### Texte étudié
==*==

Aujourd’hui comme hier, nous sommes heureux d’avoir pu fêter à la Bastille la victoire de toute la gauche au milieu de centaines de milliers de jeunes enthousiastes. Heureux de nous être débarrassés de ce Président des riches qui a tant divisé les français. Fiers de cette campagne, de ce premier mai, de ce débat télévisé au cours duquel le nouveau Président a gagné ses galons de chef d’Etat face à celui qui a préféré le cynisme aux valeurs pour tenter de conjurer une défaite annoncée. Soulagés de ne plus entendre un ministre de la Défense bâtir à coups de lapsus et de vraies fausses prises de position, la nouvelle alliance entre ce qui restera de l’UMP et le Front national… Oui, nous sommes contents d’avoir « dégagé » Sarkozy. Plus de Sarkozy et plus d’anti-sarkozysme, la voie est libre pour bâtir.

==*==

### Données fournies
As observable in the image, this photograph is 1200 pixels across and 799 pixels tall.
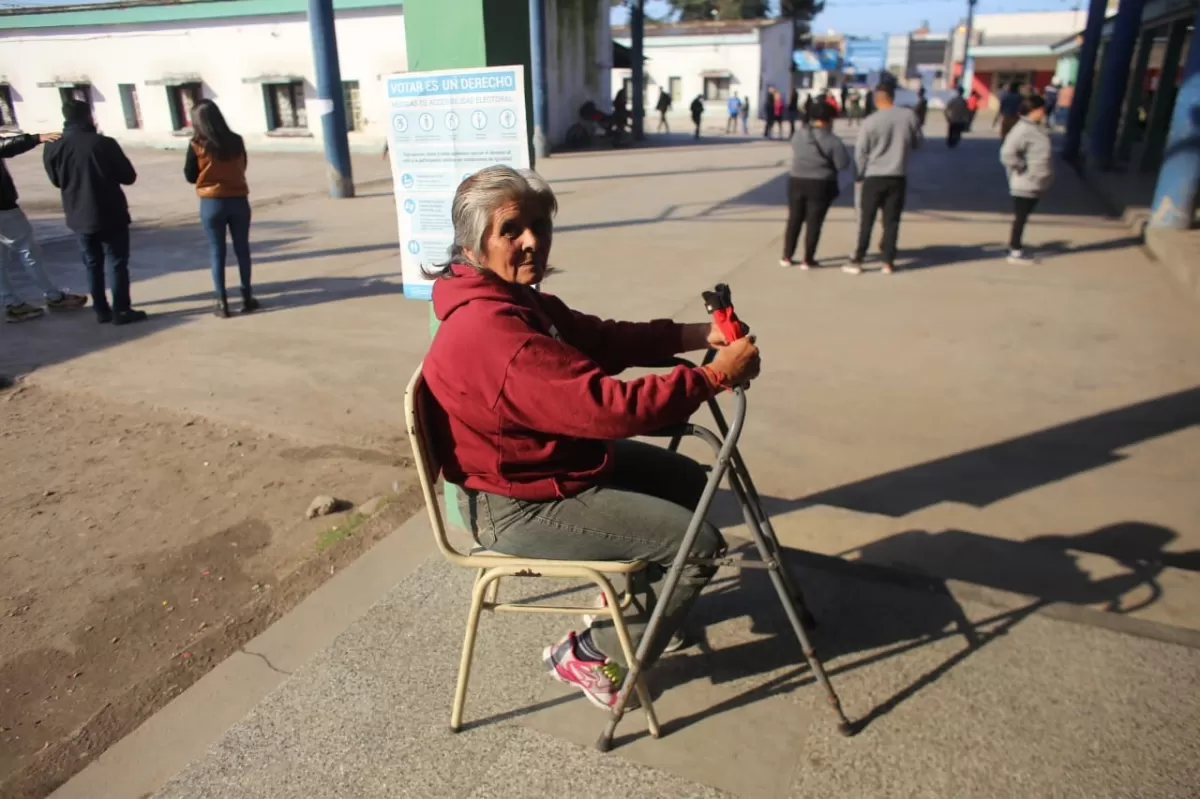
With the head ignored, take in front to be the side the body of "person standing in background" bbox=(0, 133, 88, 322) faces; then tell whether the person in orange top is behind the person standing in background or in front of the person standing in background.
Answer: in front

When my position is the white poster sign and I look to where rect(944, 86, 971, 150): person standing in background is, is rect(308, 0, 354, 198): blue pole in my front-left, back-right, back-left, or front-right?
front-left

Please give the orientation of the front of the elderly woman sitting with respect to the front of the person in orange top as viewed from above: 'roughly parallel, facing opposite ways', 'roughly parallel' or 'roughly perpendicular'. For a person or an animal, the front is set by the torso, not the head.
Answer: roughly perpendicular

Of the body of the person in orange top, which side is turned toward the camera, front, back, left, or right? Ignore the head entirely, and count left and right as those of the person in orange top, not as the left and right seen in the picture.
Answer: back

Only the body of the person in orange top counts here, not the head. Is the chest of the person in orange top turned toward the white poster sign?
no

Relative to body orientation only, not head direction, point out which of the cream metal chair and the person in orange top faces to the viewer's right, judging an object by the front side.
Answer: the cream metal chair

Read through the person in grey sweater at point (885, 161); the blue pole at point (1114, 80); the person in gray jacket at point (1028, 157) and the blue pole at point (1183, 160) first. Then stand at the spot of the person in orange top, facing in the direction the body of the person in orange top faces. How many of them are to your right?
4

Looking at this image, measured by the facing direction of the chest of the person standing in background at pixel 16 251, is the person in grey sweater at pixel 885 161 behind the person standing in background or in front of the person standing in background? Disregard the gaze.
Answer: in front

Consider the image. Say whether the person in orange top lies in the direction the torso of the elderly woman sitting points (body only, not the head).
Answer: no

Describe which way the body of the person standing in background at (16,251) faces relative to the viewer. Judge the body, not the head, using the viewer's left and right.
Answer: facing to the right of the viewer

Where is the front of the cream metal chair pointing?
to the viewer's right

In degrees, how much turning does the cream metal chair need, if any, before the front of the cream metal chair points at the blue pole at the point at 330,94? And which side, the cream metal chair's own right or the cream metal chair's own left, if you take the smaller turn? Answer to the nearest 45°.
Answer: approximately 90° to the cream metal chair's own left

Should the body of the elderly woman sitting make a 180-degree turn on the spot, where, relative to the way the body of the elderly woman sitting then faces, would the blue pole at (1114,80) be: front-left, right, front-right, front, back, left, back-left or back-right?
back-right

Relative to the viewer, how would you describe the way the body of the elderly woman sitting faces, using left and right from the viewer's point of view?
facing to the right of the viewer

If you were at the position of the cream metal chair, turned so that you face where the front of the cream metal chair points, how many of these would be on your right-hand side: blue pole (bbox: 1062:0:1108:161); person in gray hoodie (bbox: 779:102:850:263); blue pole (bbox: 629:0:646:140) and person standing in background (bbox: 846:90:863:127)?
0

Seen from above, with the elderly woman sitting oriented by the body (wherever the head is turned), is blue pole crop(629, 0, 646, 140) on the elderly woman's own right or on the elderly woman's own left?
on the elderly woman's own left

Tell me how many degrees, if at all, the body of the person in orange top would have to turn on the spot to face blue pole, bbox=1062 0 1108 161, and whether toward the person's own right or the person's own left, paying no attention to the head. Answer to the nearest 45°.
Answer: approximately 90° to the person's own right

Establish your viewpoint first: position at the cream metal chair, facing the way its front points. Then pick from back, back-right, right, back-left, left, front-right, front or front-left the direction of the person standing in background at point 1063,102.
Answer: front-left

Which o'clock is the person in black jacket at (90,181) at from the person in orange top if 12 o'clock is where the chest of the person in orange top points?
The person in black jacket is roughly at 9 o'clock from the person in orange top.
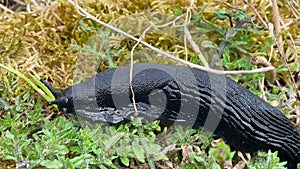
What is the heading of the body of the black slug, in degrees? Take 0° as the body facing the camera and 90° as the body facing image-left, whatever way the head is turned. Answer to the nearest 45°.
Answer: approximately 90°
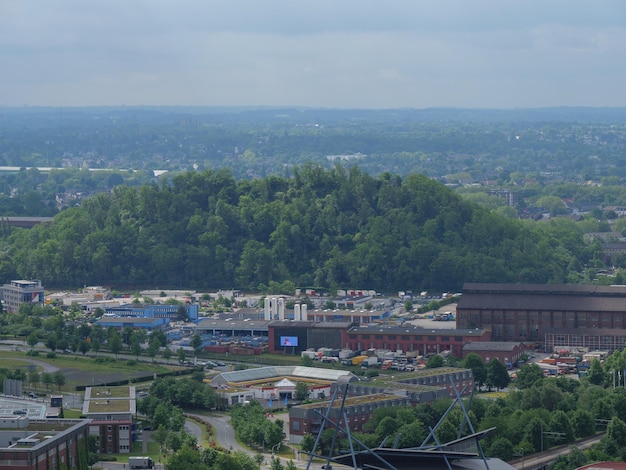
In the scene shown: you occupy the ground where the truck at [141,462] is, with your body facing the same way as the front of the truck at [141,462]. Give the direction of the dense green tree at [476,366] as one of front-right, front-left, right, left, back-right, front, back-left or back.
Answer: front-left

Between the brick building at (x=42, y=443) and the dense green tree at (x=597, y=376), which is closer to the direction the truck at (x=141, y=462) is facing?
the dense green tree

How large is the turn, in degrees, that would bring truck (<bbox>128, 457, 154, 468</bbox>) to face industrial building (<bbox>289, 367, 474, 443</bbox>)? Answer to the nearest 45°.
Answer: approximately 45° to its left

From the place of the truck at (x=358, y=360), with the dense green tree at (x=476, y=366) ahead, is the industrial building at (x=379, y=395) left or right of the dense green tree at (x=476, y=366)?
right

==*==

### Travail demandé
1. D'après le texte étudié, pourquoi la voie est-elle désormais libre pour bâtir ?
2. Restituez à l'identique le passage du texte étudié qui commence aux mots « Aujourd’hui comme hier, nous » et s'arrête après les mots « libre pour bâtir. ».

### Corrigé des exercices
1. Parce qu'il n'y a plus de Sarkozy et plus d'anti-sarkozysme.

2.
Aujourd’hui comme hier, nous sommes heureux d’avoir pu fêter à la Bastille la victoire de toute la gauche au milieu de centaines de milliers de jeunes enthousiastes. Heureux de nous être débarrassés de ce Président des riches qui a tant divisé les français. Fiers de cette campagne, de ce premier mai, de ce débat télévisé au cours duquel le nouveau Président a gagné ses galons de chef d’Etat face à celui qui a préféré le cynisme aux valeurs pour tenter de conjurer une défaite annoncée. Soulagés de ne plus entendre un ministre de la Défense bâtir à coups de lapsus et de vraies fausses prises de position, la nouvelle alliance entre ce qui restera de l’UMP et le Front national… Oui, nous sommes contents d’avoir « dégagé » Sarkozy. Plus de Sarkozy et plus d’anti-sarkozysme, la voie est libre pour bâtir.